[Comment] EU must agree to 30% cuts to emissions now
JEREMY HOBBS
10.12.2008 @ 17:41 CET
EUOBSERVER / COMMENT - The credit crunch has shown that European leaders can take swift, decisive and collective action when they need to, and rightly so: Millions of jobs are at stake.
But as politicians busy themselves saving banks, cutting taxes and slashing interest rates, a greater storm looms. Averting this crisis will require an even greater demonstration of concerted action. And they are set to fluff it.
The climate crisis is already destroying millions of livelihoods (Photo: German presidency 2007)
The climate crisis is already destroying millions of livelihoods. Vulnerable communities are struggling to cope with a four-fold increase in the number of natural disasters – cyclones, droughts and floods – in a decade. In Haiti, one of the poorest countries in the world, people were recently forced to live through three hurricanes in as many weeks.
Behind these headlines are millions of unheralded everyday tragedies: women forced to walk further to find water for their children; farmers having to guess when best to plant their seeds only for them to be washed away by unpredictably heavy rains; children pulled from school to raise extra money for families unable to cope.
Climate change constitutes a gross violation of universal human rights. Millions of poor people's basic rights to life, security, food, water, health and shelter are being violated with increasing frequency and severity as global warming gathers pace.
Although climate change is primarily a problem for the poor, it is not a problem of the poor. Responsibility lies with industrialised countries, such as those of the EU that got rich by burning fossil fuels over the last century, raising CO2 to today's levels.
Through their historic and continued emissions these countries are effectively committing the greatest systematic violation of human rights in history.
This places two principal obligations upon EU Member States. First, they must stop the violations by cutting their domestic greenhouse gas emissions by at least 30% percent by 2020 to avoid runaway climate change. Second, they must help the victims of climate change to adapt with impact that are now already unavoidable: Oxfam estimates that at least €40 billion a year is needed.
Empty-handed in Poznan
But member states are shirking their responsibilities. Europe has sent its delegation to the UN Climate Conference in Poznan empty-handed.
In Brussels, the much trumpeted climate and energy Package, supposed to cement Europe's position as a global leader on climate change, appears likely to fail to deliver on either obligation.
Take adaptation. In October, MEPs voted that half the revenues from the EU-wide auctioning of carbon permits be earmarked for developing countries.
This was a win-win proposition – new money in amounts big enough to match the scale needed, potentially €75bn a year by 2020. It's also fair, targeting Europe's largest and dirtiest industries.
But member sates are now baulking at this, trying to do away with the "polluter pays" principle so that industries will receive more permits for free. This would put money straight into the pockets of big business.
So much for fair and just compensation. What of cutting emissions? Here the member states propose a cut of 20 percent by 2020 – which in itself is not enough to avoid serious climate change – to 30 percent if an appropriate international deal is struck.
But it is unclear exactly how the change in target would be triggered, and saying "I will if you will" is not leadership.
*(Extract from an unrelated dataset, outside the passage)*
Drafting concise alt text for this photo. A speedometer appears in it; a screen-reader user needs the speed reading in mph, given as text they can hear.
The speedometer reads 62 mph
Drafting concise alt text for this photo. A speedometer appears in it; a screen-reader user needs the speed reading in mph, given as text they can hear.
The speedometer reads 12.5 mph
Meanwhile, by seeking to water down compliance mechanisms and allowances to "buy in" the bulk of emissions savings from overseas rather than cut-back emissions domestically, member states are showing they have little appetite for making the cuts themselves.
Dropping biofuel targets
Some of the EU's proposals risk making things even worse, such as its target for 10 percent of transport energy coming from biofuels by 2020.
The World Bank estimates that US and EU biofuel policies were responsible for as much as three quarters of the recent spike in food prices. This crisis pushed more than 100 million people into poverty and in one year cost developing countries more than three times what they received in aid.
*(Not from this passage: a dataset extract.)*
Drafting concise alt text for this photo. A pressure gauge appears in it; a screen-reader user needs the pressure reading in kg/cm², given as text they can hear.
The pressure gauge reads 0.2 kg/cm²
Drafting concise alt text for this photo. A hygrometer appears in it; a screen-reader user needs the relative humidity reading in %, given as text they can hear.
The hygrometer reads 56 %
If the bank is correct, then this policy in itself would constitute a gross violation of the right to food. But efforts (again from the European Parliament) to protect universal human rights, including the right to food, have been rejected out-of-hand by member states.
They say that these would be too burdensome upon industry. Meanwhile, scientific research has thrown into doubt the entire idea that biofuels would offer any net greenhouse gas benefits in the first place.
What they do offer is a pork barrel, with industry licking its lips at the prospect of billions of euros in subsidies and guaranteed markets propped-up by tariffs and blending mandates.
Climate change poses the single greatest threat to human rights we have ever seen. Decisive and rapid action is needed from the meeting of European premiers and presidents this week [subs: Dec 11-12]. They must place the rights of people rather than the interests of big business at the heart of policy making.
They must acknowledge their share of the blame, agree policies that will bring these violations to a quick end, and help those while there is still a chance.
This means committing to at least 30 percent cuts in domestic emissions by 2020, auctioning of all emissions permits, and using the revenues to fund adaptation and low carbon development in the South.
It means dropping biofuel targets that place the land rights and human rights of vulnerable communities at risk whilst offering only illusory greenhouse gas savings.
It's still not too late, but it's getting very close.